Logo

1. Hukuk Dairesi2021/1795 E. 2022/732 K.

Yapay Zeka Özeti

Uyuşmazlık: Mirasbırakanın bazı taşınmazlarını davalıya devretmesinin muris muvazaası olup olmadığına ilişkin tapu iptali ve tescil davası.

Gerekçe ve Sonuç: Taşınmazların devrinde gösterilen bedel ile gerçek değer arasında fahiş fark bulunması, mirasbırakanın ekonomik ve sağlık durumu itibariyle mal satmaya ihtiyacı olmaması ve taşınmazların davalı tarafından kullanılmaması gibi hususlar, temliklerin mirasçılardan mal kaçırmak amacıyla muvazaalı olarak yapıldığına delalet ettiğinden, yerel mahkeme kararının onanmasına karar verilmiştir.

Karar Metni

"İçtihat Metni"

------------------------------------------------------------------------

## Çalışma görevi 1
Karar özetine göre yerel mahkeme kararı hakkında nasıl bir karar verilmiştir?

------------------------------------------------------------------------

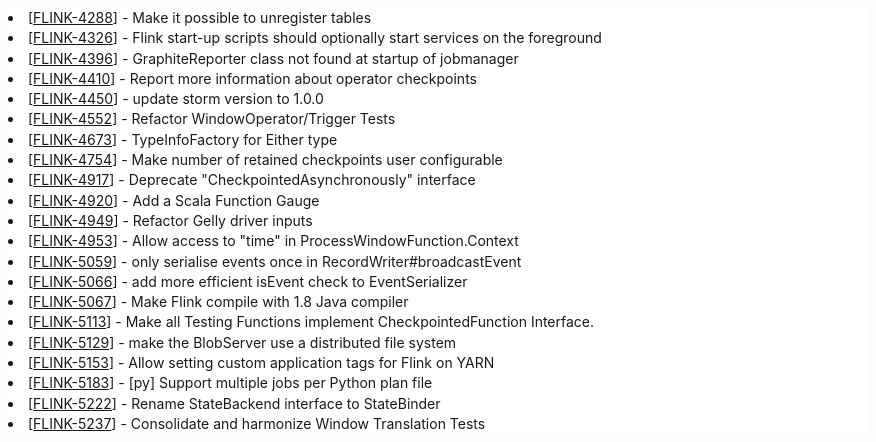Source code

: </li>
<li>[<a href='https://issues.apache.org/jira/browse/FLINK-4288'>FLINK-4288</a>] -         Make it possible to unregister tables
</li>
<li>[<a href='https://issues.apache.org/jira/browse/FLINK-4326'>FLINK-4326</a>] -         Flink start-up scripts should optionally start services on the foreground
</li>
<li>[<a href='https://issues.apache.org/jira/browse/FLINK-4396'>FLINK-4396</a>] -         GraphiteReporter class not found at startup of jobmanager
</li>
<li>[<a href='https://issues.apache.org/jira/browse/FLINK-4410'>FLINK-4410</a>] -         Report more information about operator checkpoints
</li>
<li>[<a href='https://issues.apache.org/jira/browse/FLINK-4450'>FLINK-4450</a>] -         update storm version to 1.0.0
</li>
<li>[<a href='https://issues.apache.org/jira/browse/FLINK-4552'>FLINK-4552</a>] -         Refactor WindowOperator/Trigger Tests
</li>
<li>[<a href='https://issues.apache.org/jira/browse/FLINK-4673'>FLINK-4673</a>] -         TypeInfoFactory for Either type
</li>
<li>[<a href='https://issues.apache.org/jira/browse/FLINK-4754'>FLINK-4754</a>] -         Make number of retained checkpoints user configurable
</li>
<li>[<a href='https://issues.apache.org/jira/browse/FLINK-4917'>FLINK-4917</a>] -         Deprecate &quot;CheckpointedAsynchronously&quot; interface
</li>
<li>[<a href='https://issues.apache.org/jira/browse/FLINK-4920'>FLINK-4920</a>] -         Add a Scala Function Gauge
</li>
<li>[<a href='https://issues.apache.org/jira/browse/FLINK-4949'>FLINK-4949</a>] -         Refactor Gelly driver inputs
</li>
<li>[<a href='https://issues.apache.org/jira/browse/FLINK-4953'>FLINK-4953</a>] -         Allow access to &quot;time&quot; in ProcessWindowFunction.Context
</li>
<li>[<a href='https://issues.apache.org/jira/browse/FLINK-5059'>FLINK-5059</a>] -         only serialise events once in RecordWriter#broadcastEvent
</li>
<li>[<a href='https://issues.apache.org/jira/browse/FLINK-5066'>FLINK-5066</a>] -         add more efficient isEvent check to EventSerializer
</li>
<li>[<a href='https://issues.apache.org/jira/browse/FLINK-5067'>FLINK-5067</a>] -         Make Flink compile with 1.8 Java compiler
</li>
<li>[<a href='https://issues.apache.org/jira/browse/FLINK-5113'>FLINK-5113</a>] -         Make all Testing Functions implement CheckpointedFunction Interface.
</li>
<li>[<a href='https://issues.apache.org/jira/browse/FLINK-5129'>FLINK-5129</a>] -         make the BlobServer use a distributed file system
</li>
<li>[<a href='https://issues.apache.org/jira/browse/FLINK-5153'>FLINK-5153</a>] -         Allow setting custom application tags for Flink on YARN
</li>
<li>[<a href='https://issues.apache.org/jira/browse/FLINK-5183'>FLINK-5183</a>] -         [py] Support multiple jobs per Python plan file
</li>
<li>[<a href='https://issues.apache.org/jira/browse/FLINK-5222'>FLINK-5222</a>] -         Rename StateBackend interface to StateBinder
</li>
<li>[<a href='https://issues.apache.org/jira/browse/FLINK-5237'>FLINK-5237</a>] -         Consolidate and harmonize Window Translation Tests
</li>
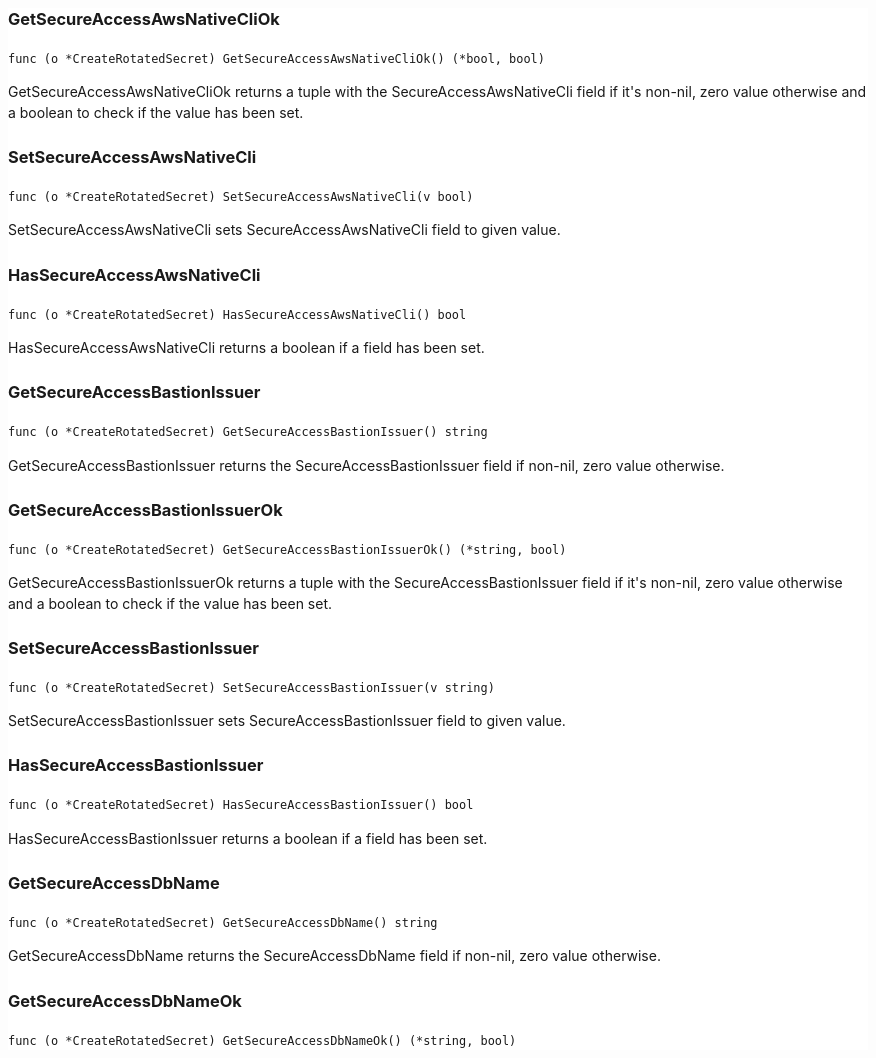 ### GetSecureAccessAwsNativeCliOk

`func (o *CreateRotatedSecret) GetSecureAccessAwsNativeCliOk() (*bool, bool)`

GetSecureAccessAwsNativeCliOk returns a tuple with the SecureAccessAwsNativeCli field if it's non-nil, zero value otherwise
and a boolean to check if the value has been set.

### SetSecureAccessAwsNativeCli

`func (o *CreateRotatedSecret) SetSecureAccessAwsNativeCli(v bool)`

SetSecureAccessAwsNativeCli sets SecureAccessAwsNativeCli field to given value.

### HasSecureAccessAwsNativeCli

`func (o *CreateRotatedSecret) HasSecureAccessAwsNativeCli() bool`

HasSecureAccessAwsNativeCli returns a boolean if a field has been set.

### GetSecureAccessBastionIssuer

`func (o *CreateRotatedSecret) GetSecureAccessBastionIssuer() string`

GetSecureAccessBastionIssuer returns the SecureAccessBastionIssuer field if non-nil, zero value otherwise.

### GetSecureAccessBastionIssuerOk

`func (o *CreateRotatedSecret) GetSecureAccessBastionIssuerOk() (*string, bool)`

GetSecureAccessBastionIssuerOk returns a tuple with the SecureAccessBastionIssuer field if it's non-nil, zero value otherwise
and a boolean to check if the value has been set.

### SetSecureAccessBastionIssuer

`func (o *CreateRotatedSecret) SetSecureAccessBastionIssuer(v string)`

SetSecureAccessBastionIssuer sets SecureAccessBastionIssuer field to given value.

### HasSecureAccessBastionIssuer

`func (o *CreateRotatedSecret) HasSecureAccessBastionIssuer() bool`

HasSecureAccessBastionIssuer returns a boolean if a field has been set.

### GetSecureAccessDbName

`func (o *CreateRotatedSecret) GetSecureAccessDbName() string`

GetSecureAccessDbName returns the SecureAccessDbName field if non-nil, zero value otherwise.

### GetSecureAccessDbNameOk

`func (o *CreateRotatedSecret) GetSecureAccessDbNameOk() (*string, bool)`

------------------------------------------------------------------------

## Çalışma görevi 2
Kayıtlarda "GetSecureAccessBastionIssuerOk returns a" ifadesini içeren satırla başlayıp kayıtların son satırıyla biten bölümü, her iki uç satır da dahil, aynen tekrarlar mısınız?

## Görev sonucu 1
Yerel mahkeme kararının onanmasına karar verilmiştir.

## Görev sonucu 2
GetSecureAccessBastionIssuerOk returns a tuple with the SecureAccessBastionIssuer field if it's non-nil, zero value otherwise
and a boolean to check if the value has been set.

### SetSecureAccessBastionIssuer

`func (o *CreateRotatedSecret) SetSecureAccessBastionIssuer(v string)`

SetSecureAccessBastionIssuer sets SecureAccessBastionIssuer field to given value.

### HasSecureAccessBastionIssuer

`func (o *CreateRotatedSecret) HasSecureAccessBastionIssuer() bool`

HasSecureAccessBastionIssuer returns a boolean if a field has been set.

### GetSecureAccessDbName

`func (o *CreateRotatedSecret) GetSecureAccessDbName() string`

GetSecureAccessDbName returns the SecureAccessDbName field if non-nil, zero value otherwise.

### GetSecureAccessDbNameOk

`func (o *CreateRotatedSecret) GetSecureAccessDbNameOk() (*string, bool)`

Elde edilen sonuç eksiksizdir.